Our testbed, in this case, was my own system — an Ivy Bridge-E Core i7-4960X with 16GB of DDR3-1600 installed in a quad-channel configuration.

We picked two separate tests for our evaluation. Our first is a simple circular fly-around of the city of Dalaran. Circling the cities outer perimeter via flying mount takes almost exactly a minute and constitutes a simple test of API performance in non-challenging conditions. Our second test is a five-minute play session in the Seething Shore PvP battleground. The Seething Shore BG went into the game back in February, but it’s the closest thing to Battle for Azeroth content we can currently benchmark (the BG is focused on the collection of Azerite, which also plays a major role in BfA).

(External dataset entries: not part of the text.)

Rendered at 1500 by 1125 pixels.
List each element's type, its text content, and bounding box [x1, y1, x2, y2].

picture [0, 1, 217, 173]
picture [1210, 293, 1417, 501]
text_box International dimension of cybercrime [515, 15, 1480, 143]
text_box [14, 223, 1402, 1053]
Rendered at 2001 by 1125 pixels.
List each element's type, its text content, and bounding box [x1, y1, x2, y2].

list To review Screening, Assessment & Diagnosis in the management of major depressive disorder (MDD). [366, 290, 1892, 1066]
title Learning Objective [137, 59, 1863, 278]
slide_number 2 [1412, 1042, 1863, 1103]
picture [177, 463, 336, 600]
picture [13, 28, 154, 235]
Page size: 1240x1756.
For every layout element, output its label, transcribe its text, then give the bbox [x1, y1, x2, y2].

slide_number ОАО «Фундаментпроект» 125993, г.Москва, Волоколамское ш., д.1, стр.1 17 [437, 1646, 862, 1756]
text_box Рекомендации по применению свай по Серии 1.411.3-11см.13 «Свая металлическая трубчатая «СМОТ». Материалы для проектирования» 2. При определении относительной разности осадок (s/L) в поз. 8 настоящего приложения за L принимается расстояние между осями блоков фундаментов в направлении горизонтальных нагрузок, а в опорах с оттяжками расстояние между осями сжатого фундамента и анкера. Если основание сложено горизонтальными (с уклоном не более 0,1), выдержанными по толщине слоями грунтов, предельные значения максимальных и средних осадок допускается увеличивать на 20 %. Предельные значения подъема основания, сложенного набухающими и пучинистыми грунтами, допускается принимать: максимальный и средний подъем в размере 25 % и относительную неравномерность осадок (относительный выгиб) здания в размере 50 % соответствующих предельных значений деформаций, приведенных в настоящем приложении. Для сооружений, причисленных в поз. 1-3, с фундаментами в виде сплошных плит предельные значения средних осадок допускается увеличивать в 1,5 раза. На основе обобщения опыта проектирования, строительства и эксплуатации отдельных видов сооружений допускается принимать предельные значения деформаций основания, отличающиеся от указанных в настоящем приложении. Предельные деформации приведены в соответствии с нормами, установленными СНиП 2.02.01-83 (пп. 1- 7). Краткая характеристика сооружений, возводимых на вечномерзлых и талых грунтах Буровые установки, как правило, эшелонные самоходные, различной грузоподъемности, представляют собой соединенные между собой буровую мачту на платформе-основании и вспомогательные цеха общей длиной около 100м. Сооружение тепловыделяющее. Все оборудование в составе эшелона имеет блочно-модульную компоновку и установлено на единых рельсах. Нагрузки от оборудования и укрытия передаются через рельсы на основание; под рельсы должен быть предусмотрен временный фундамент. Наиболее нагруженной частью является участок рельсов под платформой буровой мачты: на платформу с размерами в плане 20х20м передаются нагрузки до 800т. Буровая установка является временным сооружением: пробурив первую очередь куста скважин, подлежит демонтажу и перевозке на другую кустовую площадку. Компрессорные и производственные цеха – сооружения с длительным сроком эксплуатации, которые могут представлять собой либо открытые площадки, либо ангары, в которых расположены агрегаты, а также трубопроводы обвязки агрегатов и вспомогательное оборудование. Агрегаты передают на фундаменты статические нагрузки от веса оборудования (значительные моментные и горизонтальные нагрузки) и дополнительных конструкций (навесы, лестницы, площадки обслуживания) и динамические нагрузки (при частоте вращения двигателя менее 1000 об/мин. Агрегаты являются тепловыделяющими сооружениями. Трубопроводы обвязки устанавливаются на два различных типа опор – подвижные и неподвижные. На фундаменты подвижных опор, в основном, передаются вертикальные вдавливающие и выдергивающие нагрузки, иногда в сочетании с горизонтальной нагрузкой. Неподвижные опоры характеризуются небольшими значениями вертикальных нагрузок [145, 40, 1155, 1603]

Obviously, PvP matches can play out differently, which is why we chose a relatively long play-through period to compensate.

It’s possible that lower-end CPUs would see different results in these tests. As we’ve discussed before, DirectX 12 doesn’t really help you recover much in the way of GPU performance, though features like asynchronous compute can improve GPU perf in certain ways if supported in hardware. The major advantage of low-overhead APIs and the place where we always saw them do the most good was when paired with low-power or weaker CPUs, not GPUs. Here, they can make a significant difference, sometimes cutting CPU utilization by 10-30 percent and allowing for corresponding improvements in power consumption or giving developers more flexibility. We’ve also seen some specific cases where AMD’s DirectX 12 performance has given it better competitive standing against Nvidia, though again, the shifts here tend to be on the smaller side.

But at least in WoW, for now, the message seems clear. If you have a higher-end CPU and reasonably new GPU, DirectX 11 is the better API. We’ve got an eye on the situation and will re-test and/or revisit this question if Blizzard makes any formal announcements about improving the newer API’s performance relative to the older one.